Given feedback and implementation experience, here are some thoughts filling in parts of the Jingle state machine related to when and how certain actions can be performed. These things are implied by the XEP once various rules are applied, but they aren't explicitly stated.
I've previously written down some other things not stated in the XEP
The XEP does call out that session-accept
implicitly also acts as a content-accept
. However, that principle also applies to session-initiate
and session-terminate
, even though the XEP does not make note of it.
This is an important detail for two reasons. First, it has a practical benefit to implementations. But second, it impacts the rules for when other actions may be used
The practical benefit is that processing the session-*
actions should happen in two phases, where one of those phases is simply reusing the matching content-*
handler.
Specifically:
session-initiate
is processed as first 'initiating' a session context, and then as acontent-add
to add content to the newly created session.session-accept
is processed as first 'accepting' the offered session context, and then as acontent-accept
to accept any pending contents.session-terminate
is processed as firstcontent-remove
(orcontent-reject
, as appropriate) all existing content, and then 'terminate' the session context.

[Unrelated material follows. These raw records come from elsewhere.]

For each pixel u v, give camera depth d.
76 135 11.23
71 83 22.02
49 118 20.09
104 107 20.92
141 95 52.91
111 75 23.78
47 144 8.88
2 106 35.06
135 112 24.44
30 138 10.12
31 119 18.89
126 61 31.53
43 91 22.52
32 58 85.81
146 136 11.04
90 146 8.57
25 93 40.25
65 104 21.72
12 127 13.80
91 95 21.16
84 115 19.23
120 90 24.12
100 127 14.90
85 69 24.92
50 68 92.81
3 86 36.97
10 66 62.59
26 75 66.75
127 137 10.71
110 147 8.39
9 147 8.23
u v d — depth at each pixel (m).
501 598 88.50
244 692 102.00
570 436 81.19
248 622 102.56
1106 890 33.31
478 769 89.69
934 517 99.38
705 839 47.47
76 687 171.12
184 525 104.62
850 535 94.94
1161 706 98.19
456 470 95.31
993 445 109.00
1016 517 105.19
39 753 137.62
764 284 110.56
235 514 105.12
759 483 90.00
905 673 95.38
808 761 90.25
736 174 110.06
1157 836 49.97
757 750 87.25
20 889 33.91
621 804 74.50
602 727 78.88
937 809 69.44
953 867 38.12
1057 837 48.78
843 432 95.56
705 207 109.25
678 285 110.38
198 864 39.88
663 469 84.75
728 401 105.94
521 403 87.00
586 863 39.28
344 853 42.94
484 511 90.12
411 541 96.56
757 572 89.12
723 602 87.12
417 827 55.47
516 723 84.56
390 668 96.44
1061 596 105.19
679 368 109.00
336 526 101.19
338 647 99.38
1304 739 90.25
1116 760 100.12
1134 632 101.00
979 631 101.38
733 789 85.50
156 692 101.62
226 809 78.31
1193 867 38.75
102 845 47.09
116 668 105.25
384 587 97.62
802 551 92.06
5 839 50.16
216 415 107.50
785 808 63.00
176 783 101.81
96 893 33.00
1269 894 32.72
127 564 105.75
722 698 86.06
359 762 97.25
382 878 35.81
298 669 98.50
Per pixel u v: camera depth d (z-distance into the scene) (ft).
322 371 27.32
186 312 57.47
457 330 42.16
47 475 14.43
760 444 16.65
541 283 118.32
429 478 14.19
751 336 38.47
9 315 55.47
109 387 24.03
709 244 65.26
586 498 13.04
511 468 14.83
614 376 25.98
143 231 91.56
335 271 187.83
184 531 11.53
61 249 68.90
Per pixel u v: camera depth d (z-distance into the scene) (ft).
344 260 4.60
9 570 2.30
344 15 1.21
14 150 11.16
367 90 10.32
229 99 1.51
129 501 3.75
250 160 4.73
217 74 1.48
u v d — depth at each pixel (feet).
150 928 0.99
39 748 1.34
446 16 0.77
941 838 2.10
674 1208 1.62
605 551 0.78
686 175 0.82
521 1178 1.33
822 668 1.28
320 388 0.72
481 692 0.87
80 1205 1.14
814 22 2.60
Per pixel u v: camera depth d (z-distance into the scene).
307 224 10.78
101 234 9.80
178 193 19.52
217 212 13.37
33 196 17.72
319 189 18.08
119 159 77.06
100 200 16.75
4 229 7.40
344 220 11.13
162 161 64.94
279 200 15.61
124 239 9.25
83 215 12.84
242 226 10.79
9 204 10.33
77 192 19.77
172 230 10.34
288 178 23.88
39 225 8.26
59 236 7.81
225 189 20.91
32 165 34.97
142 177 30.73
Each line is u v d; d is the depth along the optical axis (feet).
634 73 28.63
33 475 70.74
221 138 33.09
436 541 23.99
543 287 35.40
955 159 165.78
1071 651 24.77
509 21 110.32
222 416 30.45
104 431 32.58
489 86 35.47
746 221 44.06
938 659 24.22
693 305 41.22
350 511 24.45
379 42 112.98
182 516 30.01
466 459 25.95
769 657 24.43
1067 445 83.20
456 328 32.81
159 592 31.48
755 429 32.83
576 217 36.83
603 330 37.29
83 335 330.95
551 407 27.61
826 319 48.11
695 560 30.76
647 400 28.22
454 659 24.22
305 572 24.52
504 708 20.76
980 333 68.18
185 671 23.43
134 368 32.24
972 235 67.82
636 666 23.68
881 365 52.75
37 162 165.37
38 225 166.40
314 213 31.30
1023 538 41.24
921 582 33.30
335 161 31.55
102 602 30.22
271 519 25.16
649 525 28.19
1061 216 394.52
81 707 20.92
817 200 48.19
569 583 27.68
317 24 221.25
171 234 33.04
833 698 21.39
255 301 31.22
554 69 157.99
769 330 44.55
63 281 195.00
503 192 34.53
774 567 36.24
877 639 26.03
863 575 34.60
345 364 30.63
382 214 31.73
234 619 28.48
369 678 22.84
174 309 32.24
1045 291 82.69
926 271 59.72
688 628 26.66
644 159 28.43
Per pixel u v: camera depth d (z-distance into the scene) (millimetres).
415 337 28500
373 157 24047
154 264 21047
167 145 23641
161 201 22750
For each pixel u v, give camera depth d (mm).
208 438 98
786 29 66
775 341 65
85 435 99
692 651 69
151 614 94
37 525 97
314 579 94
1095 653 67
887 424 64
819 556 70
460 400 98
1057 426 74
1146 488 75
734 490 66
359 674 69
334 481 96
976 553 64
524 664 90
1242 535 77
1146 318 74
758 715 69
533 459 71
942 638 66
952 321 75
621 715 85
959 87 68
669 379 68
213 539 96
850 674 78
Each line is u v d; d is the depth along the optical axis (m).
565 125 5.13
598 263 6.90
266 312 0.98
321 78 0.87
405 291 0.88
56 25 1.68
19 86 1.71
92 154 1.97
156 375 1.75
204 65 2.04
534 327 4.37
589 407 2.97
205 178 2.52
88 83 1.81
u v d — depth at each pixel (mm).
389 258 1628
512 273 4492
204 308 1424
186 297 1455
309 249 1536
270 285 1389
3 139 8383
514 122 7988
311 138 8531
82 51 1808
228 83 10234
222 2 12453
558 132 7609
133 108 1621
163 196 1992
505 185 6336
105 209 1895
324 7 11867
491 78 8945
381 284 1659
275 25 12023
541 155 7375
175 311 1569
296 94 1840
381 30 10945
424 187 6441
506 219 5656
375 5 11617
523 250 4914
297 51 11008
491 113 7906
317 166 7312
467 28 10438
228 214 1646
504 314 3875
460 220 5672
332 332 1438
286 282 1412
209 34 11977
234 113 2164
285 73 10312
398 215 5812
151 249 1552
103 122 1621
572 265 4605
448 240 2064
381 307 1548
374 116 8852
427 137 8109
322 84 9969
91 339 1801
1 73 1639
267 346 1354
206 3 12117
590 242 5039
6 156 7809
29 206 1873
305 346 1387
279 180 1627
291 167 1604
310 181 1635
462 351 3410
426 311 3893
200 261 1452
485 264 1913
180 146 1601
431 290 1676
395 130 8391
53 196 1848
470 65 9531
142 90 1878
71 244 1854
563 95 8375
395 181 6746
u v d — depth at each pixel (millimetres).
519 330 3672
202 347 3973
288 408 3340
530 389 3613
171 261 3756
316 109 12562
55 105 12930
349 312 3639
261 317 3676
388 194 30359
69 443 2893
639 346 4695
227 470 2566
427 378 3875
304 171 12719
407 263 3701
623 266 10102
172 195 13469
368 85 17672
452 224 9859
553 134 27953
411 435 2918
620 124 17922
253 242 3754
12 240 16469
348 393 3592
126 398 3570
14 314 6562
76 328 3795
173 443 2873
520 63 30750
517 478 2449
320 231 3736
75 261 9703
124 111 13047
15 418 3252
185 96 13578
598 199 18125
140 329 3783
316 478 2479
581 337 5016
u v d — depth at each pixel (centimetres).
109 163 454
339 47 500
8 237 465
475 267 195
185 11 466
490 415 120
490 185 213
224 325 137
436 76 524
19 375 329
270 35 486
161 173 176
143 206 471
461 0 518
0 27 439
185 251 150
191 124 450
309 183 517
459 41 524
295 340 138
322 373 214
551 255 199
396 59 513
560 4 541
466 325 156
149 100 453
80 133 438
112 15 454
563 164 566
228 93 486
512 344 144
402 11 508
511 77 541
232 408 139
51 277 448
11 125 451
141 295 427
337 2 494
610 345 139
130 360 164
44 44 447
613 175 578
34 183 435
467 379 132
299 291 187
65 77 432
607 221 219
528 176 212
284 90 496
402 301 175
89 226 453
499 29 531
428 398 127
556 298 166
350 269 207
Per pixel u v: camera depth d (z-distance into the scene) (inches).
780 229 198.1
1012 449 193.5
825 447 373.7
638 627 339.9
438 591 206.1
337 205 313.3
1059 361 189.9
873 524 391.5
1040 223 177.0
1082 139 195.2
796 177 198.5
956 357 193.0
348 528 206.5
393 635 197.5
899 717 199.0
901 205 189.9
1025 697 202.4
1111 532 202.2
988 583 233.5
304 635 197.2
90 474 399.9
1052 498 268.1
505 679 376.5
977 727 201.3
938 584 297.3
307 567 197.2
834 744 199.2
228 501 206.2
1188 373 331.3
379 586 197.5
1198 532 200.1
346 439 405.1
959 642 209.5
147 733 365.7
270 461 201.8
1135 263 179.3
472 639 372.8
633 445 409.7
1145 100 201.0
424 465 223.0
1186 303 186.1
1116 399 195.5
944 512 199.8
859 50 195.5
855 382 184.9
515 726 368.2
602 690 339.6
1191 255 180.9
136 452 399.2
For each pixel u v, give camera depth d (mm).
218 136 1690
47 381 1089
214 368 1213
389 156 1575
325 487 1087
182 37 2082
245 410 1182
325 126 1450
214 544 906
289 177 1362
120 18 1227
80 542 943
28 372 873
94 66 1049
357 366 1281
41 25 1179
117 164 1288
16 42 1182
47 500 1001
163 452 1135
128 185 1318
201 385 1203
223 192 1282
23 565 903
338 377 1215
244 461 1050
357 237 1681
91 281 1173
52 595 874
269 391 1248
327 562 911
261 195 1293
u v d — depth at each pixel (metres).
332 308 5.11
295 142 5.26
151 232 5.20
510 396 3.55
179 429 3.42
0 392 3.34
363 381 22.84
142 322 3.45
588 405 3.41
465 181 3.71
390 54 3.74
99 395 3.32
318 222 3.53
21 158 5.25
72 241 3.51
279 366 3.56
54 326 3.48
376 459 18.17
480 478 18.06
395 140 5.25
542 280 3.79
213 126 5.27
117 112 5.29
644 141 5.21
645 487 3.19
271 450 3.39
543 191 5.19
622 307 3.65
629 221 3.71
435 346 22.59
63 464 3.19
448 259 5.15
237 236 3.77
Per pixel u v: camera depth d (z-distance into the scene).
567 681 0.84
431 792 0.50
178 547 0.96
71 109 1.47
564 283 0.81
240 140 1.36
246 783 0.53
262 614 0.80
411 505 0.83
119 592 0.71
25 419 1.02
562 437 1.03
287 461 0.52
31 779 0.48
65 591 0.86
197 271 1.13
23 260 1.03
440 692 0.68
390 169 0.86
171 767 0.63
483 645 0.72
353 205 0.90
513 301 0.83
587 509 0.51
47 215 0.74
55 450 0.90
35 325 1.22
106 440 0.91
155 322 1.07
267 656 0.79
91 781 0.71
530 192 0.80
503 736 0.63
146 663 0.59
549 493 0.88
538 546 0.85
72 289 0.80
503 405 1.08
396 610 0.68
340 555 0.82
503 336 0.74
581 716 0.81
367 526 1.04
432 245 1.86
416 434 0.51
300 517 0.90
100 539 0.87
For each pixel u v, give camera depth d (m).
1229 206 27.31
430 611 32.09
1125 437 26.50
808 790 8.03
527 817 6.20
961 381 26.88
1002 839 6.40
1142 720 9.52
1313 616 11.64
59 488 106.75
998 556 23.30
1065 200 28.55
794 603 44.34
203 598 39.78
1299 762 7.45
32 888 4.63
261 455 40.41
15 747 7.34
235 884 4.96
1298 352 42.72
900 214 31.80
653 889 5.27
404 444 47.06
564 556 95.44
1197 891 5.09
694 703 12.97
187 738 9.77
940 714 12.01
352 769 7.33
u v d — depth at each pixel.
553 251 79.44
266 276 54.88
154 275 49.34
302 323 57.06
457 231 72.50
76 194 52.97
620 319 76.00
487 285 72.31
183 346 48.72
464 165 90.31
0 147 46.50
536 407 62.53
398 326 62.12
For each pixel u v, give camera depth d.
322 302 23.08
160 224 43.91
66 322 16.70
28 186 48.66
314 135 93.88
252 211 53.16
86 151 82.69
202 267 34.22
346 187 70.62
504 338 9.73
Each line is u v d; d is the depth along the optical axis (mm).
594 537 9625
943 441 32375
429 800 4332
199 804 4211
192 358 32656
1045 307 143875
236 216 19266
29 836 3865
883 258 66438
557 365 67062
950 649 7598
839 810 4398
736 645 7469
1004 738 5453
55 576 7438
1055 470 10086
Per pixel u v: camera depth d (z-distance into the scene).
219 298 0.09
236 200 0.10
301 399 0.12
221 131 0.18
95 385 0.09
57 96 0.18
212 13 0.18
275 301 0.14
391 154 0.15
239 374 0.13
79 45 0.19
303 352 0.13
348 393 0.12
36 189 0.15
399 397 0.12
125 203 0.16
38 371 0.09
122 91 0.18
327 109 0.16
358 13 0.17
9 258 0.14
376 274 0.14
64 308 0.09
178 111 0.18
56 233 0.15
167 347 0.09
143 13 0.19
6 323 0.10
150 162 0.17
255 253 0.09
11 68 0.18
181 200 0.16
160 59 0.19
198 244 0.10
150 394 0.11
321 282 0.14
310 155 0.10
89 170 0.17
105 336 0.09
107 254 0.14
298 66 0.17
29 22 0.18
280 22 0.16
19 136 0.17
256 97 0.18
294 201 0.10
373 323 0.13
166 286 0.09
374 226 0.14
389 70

This two-fold nature of session-initiate
has an impact on the rules for when a content-reject
may be used.
The XEP states that content-reject
is only used in reply to a content-add
. But how would a responder get rid of an unwanted content that was sent in the session-initiate
?
Should content-reject
or content-remove
be used?
I contend that sending a content-reject
is the appropriate action, since it is in response to the implicit content-add
contained in the session-initiate
.
However, as a pragmatic matter, an implementation would do well to handle receiving either action in this case.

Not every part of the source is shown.